I wrote my first ever blog post eleven days after my husband TC was found beaten and brain injured in our Washington, D.C. neighborhood.
Who is this man lying in the hospital day after day? His left eye puffy, protruding from his head. His swollen skull held together by 50 staples. His right limbs tensed, unable to move. His neck invaded by a wide tube that sucks out bloody mucus so grotesque that I actually have to turn away. This man, this stranger, is my husband — the kindest, most intelligent, most caring human I have ever known. There is no one on this planet less deserving of the hell he is in.
Before sitting down and penning this post through streams of heartbroken tears, I had never blogged before. In fact, I had never even read a blog before. On that day, however, I was so overcome with grief and so overwhelmed with shock that it truly felt as if I had no option other than to encapsulate the experience with words. At the time, I didn’t understand the public and interactive nature of a blog. It was only later that day, returning to the computer after a few hours away, that I was stunned to find my words had reached the screens of thousands of readers.
What came next could not have been predicted. I continued to write. Through each moment of elated triumph and each heart-crushing disappointment, I continued to share our experience with others — building a network of readers (and friends) that I would come to rely on for strength and support, particularly during my loneliest moments.
It’s fair to say that when I sat down and opened my heart in the form of what would become my “internet journal,” I had no idea what the consequences or ripple effects of that decision would be. I never imagined it would turn into a hobby of passion, nor a comforting outlet for my pain. It was a moment of impulsivity, one that would forever change the course of my life.
Not only did I find solace in writing, I soon discovered there were other benefits to documenting our journey. Among these, it has served as a barometer to measure all the ebbs and flows we’ve experienced over the course of our brain injury journey. As many in this community know, it’s nearly impossible to gauge progress when you’re stuck in the gray fog of recovery. Through photos, videos, and my writing, TC and I have been able to pinpoint many milestones that would have otherwise been lost in the trudge. When I’m in need of a dose of perspective these days, I’ll often fish out some of these artifacts as evidence of how very far we have come since those early days.
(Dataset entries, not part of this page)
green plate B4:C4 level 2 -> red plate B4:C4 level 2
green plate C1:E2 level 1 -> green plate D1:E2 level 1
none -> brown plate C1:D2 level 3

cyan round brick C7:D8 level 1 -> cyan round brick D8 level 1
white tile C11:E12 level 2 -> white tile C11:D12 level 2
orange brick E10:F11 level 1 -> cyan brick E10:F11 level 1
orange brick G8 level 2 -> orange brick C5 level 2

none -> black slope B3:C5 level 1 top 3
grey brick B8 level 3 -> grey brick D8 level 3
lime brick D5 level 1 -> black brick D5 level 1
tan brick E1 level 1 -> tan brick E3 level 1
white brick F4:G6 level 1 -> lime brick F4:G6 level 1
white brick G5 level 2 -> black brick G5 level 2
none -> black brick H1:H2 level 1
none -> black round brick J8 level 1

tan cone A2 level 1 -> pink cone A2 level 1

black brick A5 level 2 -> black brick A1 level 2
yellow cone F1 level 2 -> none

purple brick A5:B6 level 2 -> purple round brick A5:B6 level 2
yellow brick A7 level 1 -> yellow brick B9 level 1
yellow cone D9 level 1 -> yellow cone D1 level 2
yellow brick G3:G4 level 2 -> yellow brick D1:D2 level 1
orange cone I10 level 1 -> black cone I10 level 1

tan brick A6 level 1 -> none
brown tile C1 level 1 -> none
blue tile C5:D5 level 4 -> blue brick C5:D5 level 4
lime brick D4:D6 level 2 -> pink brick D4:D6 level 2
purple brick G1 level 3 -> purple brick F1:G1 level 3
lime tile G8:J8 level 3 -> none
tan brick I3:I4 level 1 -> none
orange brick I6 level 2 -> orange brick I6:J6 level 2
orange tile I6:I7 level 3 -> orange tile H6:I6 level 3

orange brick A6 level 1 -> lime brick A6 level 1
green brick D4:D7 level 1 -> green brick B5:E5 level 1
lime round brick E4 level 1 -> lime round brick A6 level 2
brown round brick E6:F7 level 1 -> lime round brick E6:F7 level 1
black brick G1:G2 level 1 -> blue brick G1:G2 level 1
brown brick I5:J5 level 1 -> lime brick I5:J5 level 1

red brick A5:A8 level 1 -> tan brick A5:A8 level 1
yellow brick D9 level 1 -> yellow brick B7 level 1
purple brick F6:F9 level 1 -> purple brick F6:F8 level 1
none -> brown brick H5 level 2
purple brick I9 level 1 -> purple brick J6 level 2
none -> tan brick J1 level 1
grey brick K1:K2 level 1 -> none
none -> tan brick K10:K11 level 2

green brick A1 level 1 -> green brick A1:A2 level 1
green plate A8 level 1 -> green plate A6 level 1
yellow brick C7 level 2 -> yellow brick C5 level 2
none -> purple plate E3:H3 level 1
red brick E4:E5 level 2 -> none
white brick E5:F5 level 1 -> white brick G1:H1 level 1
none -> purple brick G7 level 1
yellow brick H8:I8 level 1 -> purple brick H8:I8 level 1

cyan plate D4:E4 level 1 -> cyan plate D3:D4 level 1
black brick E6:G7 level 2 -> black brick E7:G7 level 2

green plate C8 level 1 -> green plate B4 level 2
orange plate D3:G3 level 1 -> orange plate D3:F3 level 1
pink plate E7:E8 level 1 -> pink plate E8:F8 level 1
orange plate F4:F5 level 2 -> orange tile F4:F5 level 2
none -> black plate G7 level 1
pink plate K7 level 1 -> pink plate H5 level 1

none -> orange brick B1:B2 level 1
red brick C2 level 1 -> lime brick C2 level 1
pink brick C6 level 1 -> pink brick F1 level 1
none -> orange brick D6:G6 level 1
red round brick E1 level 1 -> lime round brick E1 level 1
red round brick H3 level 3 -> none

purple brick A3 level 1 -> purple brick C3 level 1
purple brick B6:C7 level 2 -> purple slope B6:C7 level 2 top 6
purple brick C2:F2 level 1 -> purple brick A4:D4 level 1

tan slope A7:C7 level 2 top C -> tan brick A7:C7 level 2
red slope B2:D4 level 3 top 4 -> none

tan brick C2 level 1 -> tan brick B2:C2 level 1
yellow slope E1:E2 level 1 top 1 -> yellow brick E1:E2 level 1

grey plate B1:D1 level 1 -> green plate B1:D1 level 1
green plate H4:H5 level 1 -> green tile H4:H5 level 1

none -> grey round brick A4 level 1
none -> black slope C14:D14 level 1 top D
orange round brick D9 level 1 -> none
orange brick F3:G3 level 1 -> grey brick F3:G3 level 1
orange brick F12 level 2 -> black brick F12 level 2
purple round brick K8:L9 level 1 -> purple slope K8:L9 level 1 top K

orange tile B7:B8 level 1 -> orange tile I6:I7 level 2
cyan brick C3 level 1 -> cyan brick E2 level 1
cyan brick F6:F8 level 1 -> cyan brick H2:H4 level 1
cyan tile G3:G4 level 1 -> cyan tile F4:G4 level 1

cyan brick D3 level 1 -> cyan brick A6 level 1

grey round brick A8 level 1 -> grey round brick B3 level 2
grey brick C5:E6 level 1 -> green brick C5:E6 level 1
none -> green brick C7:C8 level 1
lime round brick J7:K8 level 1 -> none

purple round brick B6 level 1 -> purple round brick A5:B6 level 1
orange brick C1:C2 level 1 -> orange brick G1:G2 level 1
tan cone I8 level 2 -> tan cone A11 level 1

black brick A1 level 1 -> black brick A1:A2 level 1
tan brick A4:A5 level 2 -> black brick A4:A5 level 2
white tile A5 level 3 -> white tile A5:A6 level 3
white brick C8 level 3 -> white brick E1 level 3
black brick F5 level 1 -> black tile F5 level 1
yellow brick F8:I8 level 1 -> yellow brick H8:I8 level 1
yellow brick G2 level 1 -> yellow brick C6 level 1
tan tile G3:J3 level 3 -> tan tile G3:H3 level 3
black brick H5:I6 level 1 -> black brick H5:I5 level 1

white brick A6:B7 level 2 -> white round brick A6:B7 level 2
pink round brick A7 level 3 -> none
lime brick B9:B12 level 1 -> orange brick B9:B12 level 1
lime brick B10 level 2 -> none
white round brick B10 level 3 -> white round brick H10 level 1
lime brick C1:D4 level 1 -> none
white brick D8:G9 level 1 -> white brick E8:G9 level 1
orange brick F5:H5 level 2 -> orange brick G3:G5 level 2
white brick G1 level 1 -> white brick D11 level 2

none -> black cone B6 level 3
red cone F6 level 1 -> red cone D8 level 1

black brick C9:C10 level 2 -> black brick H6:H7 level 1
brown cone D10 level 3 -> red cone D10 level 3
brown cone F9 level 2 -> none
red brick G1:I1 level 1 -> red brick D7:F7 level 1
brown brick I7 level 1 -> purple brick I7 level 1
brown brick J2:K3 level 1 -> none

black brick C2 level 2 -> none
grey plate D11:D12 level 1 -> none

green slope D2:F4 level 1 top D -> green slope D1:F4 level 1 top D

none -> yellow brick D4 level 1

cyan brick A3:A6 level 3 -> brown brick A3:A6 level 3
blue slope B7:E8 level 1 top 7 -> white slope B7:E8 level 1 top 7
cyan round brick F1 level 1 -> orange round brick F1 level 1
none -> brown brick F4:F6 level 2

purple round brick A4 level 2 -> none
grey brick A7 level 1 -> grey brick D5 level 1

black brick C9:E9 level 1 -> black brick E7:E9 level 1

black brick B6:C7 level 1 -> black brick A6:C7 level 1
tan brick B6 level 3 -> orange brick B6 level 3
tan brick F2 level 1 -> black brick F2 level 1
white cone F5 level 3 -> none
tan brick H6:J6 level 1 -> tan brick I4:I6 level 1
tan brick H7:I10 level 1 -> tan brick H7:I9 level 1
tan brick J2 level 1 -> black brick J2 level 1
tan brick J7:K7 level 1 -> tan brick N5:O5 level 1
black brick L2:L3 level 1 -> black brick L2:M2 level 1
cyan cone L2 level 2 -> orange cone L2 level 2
One of the hardest things we dealt with after TC’s injury was accepting that we didn’t have 100% control over our own lives. Yes, we could plan, and we could make positive choices. But ultimately, there is an element of randomness in the universe that threatens to startle us straight out of our illusions of total self-control. After brain injury, it can feel as if your life is no longer your own. After all, it no longer resembles something of your own design. Owning our story, sharing it with others, and deciding with intention what messages to carry forward has returned a sense of control to us.
Stories are important. They connect us to one another, and they strike nerves that reach deep into the core of people’s hearts. Stories are hard to forget. After sharing ours, I was humbled to find myself on the receiving end of so many other brain injury stories. I continue to learn so much from the caregivers and survivors who share their struggles with me. I know all too well the courage and vulnerability it takes to speak honestly about the things that are hard.
Sometimes I look back at those early blogs and feel a tinge of embarrassment about how openly I wrote of those raw feelings. Part of me would rather forget that painful part of our journey. But if I had kept my struggle inside, hidden from the world, I don’t know how I ever would have healed and moved on. I had to release my experience out into the open so that I could examine it from the outside.
Whether you choose to share your brain injury story publicly or document it privately for yourself, it can be surprisingly therapeutic to seize the narrative of your life. It is an unloading of the mind and the heart — a conscious act of accepting the circumstances and acknowledging that the future will bring change. Your story belongs to you: the characters, the great climatic moment, and the search for resolution. Decide how you’ll write it, paint it, dance it, share it, and own it for yourself. You are the ultimate storyteller of this journey.